While outliving their assets continues to be the top concern of advisors' clients, 59% of advisors say the decline in real estate values that has hit the markets in the last few years has their clients worried.

"Americans are no longer in denial about real estate values, and they recognize how this impacts their financial well-being, particularly in retirement," says John T. Hailer, president and CEO of Natixis Global Asset Management. Natixis is an asset management firm based in Boston and Paris with $748 billion in assets under management.

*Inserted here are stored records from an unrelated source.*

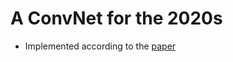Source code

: # A ConvNet for the 2020s

- Implemented according to the [paper](https://arxiv.org/pdf/2201.03545v2.pdf)
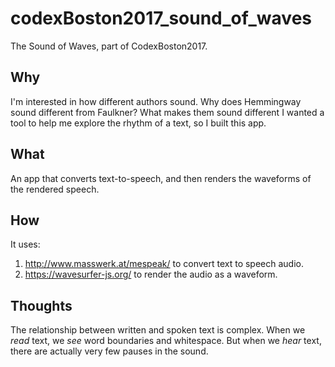 # codexBoston2017_sound_of_waves
The Sound of Waves, part of CodexBoston2017. 

## Why
I'm interested in how different authors sound. Why does Hemmingway sound different from Faulkner? What makes them sound different I wanted a tool to help me explore the rhythm of a text, so I built this app.

## What
An app that converts text-to-speech, and then renders the waveforms of the rendered speech.

## How
It uses:
1. http://www.masswerk.at/mespeak/ to convert text to speech audio.
2. https://wavesurfer-js.org/ to render the audio as a waveform.

## Thoughts
The relationship between written and spoken text is complex. When we *read* text, we *see* word boundaries and whitespace. But when we *hear* text, there are actually very few pauses in the sound.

The survey included 163 financial advisors from 150 firms with $670 billion in AUM.

In addition to being concerned about real estate values, 81% of the advisors say their clients are worried about the long-term durability of their assets, including whether they will be able to meet their retirement income goals, and a like number of advisors say clients are worried about outliving their assets.
Four out of five advisors acknowledge it will be difficult to effectively manage volatility risk for their clients who are in retirement.
At the same time, advisors say they feel they have the tools to build portfolios that can weather market volatility, and nearly all (95%) are confident their investment strategies will help clients.

"The challenge lies in educating clients about the need to make smarter use of traditional asset classes and [to] embrace alternative investments, commodities, hedged equities and other investments that can reduce risk in a portfolio," says Hailer.

"The survey findings underscore the importance of advisors and other financial professionals providing their clients with the information and tools they need to make sound decisions about their personal savings objectives, risk tolerances and retirement goals," he adds.

On a policy issue, four out of five advisors say they oppose proposals to scale back retirement savings incentives. Congress is talking about capping the amount of tax deferred money a person can put in a retirement plan.

The American Society of Pension Professionals & Actuaries says the proposals are based on faulty financial figures. The budget projections assume the tax deferrals for retirement plan contributions are a loss to the government, when in fact the taxes will be paid when the money is withdrawn, the society says.